■ **ACTION ITEM**: Copy out exactly the stretch below, from the line with "собой цилиндр и поршень." through the line with "gestalten, der Spannung, Logik und ein echtes", both included; the pictures stay out.

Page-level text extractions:

**********

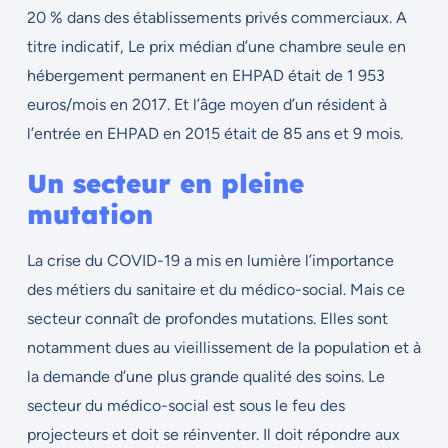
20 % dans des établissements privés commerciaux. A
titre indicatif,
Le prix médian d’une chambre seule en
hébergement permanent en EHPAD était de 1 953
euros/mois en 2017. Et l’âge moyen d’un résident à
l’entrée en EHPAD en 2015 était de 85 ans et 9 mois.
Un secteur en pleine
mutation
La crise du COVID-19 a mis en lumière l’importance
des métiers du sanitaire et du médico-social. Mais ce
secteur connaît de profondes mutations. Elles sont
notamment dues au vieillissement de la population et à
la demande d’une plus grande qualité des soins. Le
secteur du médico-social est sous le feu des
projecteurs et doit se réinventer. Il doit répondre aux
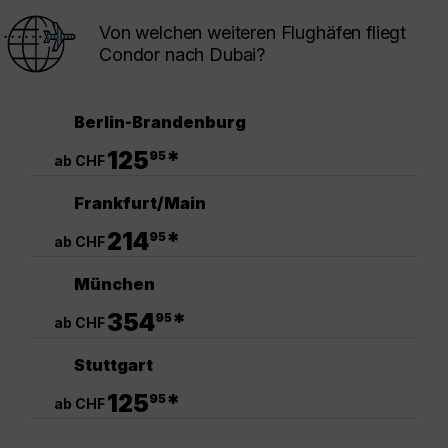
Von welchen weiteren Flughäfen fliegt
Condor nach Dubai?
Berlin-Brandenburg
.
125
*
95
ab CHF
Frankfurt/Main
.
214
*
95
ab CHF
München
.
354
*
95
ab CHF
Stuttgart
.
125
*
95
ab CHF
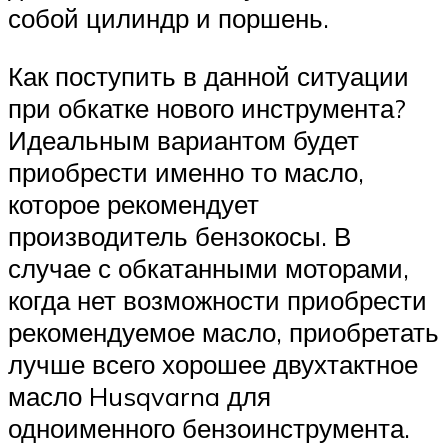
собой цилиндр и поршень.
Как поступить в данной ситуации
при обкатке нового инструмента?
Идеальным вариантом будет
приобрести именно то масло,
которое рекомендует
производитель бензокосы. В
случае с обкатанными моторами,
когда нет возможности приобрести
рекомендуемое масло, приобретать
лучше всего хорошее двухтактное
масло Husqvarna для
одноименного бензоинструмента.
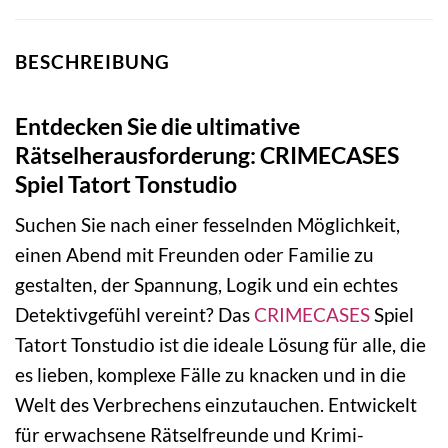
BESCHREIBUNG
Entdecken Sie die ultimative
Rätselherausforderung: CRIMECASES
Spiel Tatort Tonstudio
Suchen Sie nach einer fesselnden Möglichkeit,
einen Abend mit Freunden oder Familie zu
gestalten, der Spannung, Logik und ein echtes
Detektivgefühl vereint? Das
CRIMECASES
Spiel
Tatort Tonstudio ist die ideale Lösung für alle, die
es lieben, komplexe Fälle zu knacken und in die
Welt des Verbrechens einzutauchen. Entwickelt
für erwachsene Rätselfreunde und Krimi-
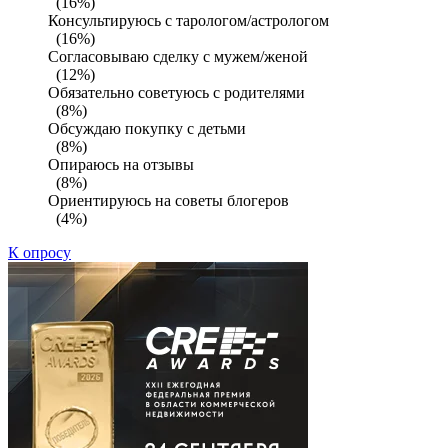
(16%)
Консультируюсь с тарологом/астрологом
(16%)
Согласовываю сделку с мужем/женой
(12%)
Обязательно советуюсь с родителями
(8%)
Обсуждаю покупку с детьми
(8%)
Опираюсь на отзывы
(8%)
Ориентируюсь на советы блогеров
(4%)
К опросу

**********

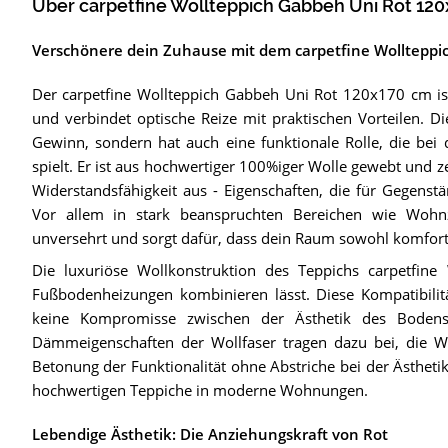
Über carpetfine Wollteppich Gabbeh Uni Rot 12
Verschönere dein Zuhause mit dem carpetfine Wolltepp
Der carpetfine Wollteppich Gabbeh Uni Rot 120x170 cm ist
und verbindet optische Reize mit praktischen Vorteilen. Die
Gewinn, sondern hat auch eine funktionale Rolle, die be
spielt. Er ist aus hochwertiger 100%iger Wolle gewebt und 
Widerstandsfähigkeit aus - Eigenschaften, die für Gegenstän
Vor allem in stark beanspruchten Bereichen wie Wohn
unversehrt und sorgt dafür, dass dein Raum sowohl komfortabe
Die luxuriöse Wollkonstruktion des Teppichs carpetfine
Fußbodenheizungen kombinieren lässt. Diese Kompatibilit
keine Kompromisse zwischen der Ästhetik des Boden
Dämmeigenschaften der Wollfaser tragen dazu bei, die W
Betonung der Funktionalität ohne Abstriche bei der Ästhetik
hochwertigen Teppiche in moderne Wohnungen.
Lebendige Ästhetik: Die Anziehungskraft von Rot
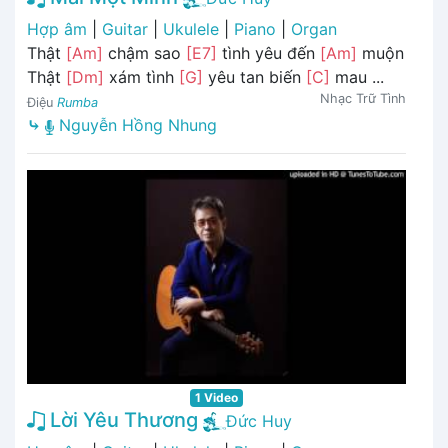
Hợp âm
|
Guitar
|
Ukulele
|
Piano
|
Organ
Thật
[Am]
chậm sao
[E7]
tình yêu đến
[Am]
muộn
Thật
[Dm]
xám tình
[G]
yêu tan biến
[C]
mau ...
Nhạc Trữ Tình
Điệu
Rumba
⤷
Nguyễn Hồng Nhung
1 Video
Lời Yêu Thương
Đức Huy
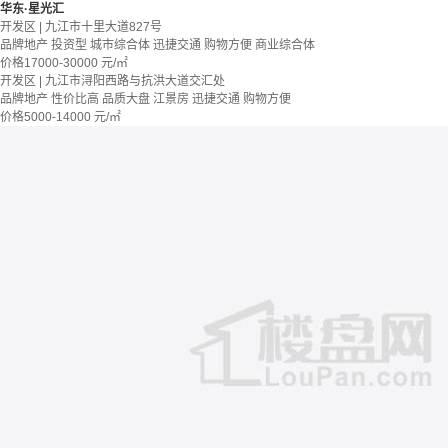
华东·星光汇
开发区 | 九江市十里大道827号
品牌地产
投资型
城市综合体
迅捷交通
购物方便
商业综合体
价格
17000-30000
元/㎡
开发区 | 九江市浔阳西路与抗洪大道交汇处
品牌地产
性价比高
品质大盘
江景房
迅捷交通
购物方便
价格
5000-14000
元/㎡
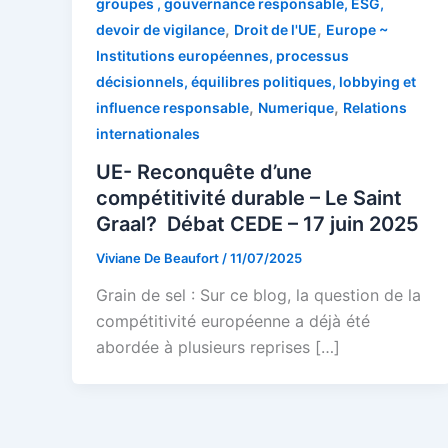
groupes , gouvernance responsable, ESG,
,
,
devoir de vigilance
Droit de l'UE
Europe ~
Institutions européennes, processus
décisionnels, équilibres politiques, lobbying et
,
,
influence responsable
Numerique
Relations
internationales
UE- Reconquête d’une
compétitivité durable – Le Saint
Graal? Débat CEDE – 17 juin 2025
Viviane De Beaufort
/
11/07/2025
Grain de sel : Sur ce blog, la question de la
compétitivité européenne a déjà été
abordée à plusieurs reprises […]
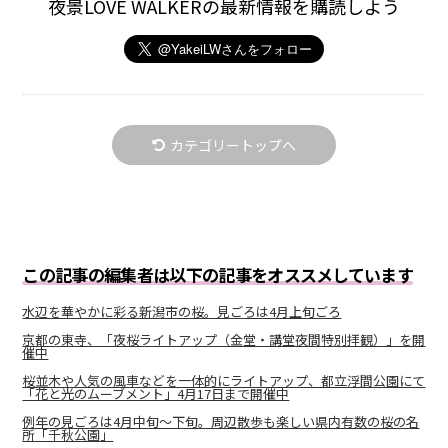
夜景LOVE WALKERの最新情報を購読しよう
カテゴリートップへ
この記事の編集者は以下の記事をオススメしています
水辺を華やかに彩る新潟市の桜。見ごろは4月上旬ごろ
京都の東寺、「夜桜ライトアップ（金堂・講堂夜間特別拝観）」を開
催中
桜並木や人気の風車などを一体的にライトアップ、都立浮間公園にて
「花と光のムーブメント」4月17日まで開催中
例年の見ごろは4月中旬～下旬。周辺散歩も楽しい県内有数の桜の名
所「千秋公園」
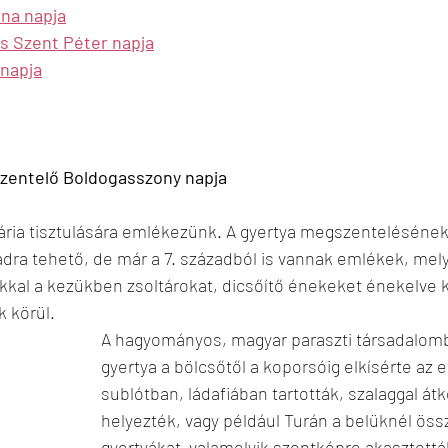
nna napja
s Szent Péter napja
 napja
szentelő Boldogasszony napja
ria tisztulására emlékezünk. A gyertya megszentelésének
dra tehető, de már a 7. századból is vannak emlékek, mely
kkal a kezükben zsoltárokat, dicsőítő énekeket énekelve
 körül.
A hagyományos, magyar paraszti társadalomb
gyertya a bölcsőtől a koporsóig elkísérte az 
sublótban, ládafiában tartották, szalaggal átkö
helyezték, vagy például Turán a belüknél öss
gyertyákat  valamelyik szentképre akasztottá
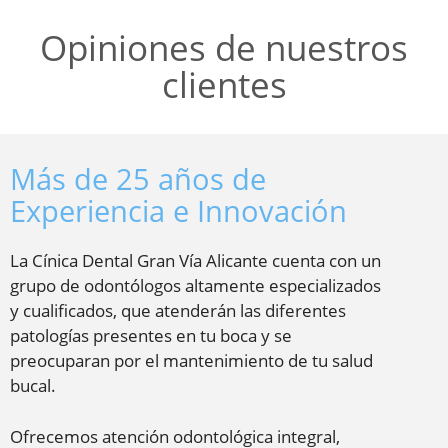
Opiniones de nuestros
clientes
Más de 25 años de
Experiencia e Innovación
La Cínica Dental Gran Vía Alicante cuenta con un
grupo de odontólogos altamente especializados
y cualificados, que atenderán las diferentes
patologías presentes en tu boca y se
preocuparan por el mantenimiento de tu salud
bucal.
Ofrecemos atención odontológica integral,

**********

■ **SOLUTION**:
собой цилиндр и поршень.
Как поступить в данной ситуации
при обкатке нового инструмента?
Идеальным вариантом будет
приобрести именно то масло,
которое рекомендует
производитель бензокосы. В
случае с обкатанными моторами,
когда нет возможности приобрести
рекомендуемое масло, приобретать
лучше всего хорошее двухтактное
масло Husqvarna для
одноименного бензоинструмента.
BESCHREIBUNG
Entdecken Sie die ultimative
Rätselherausforderung: CRIMECASES
Spiel Tatort Tonstudio
Suchen Sie nach einer fesselnden Möglichkeit,
einen Abend mit Freunden oder Familie zu
gestalten, der Spannung, Logik und ein echtes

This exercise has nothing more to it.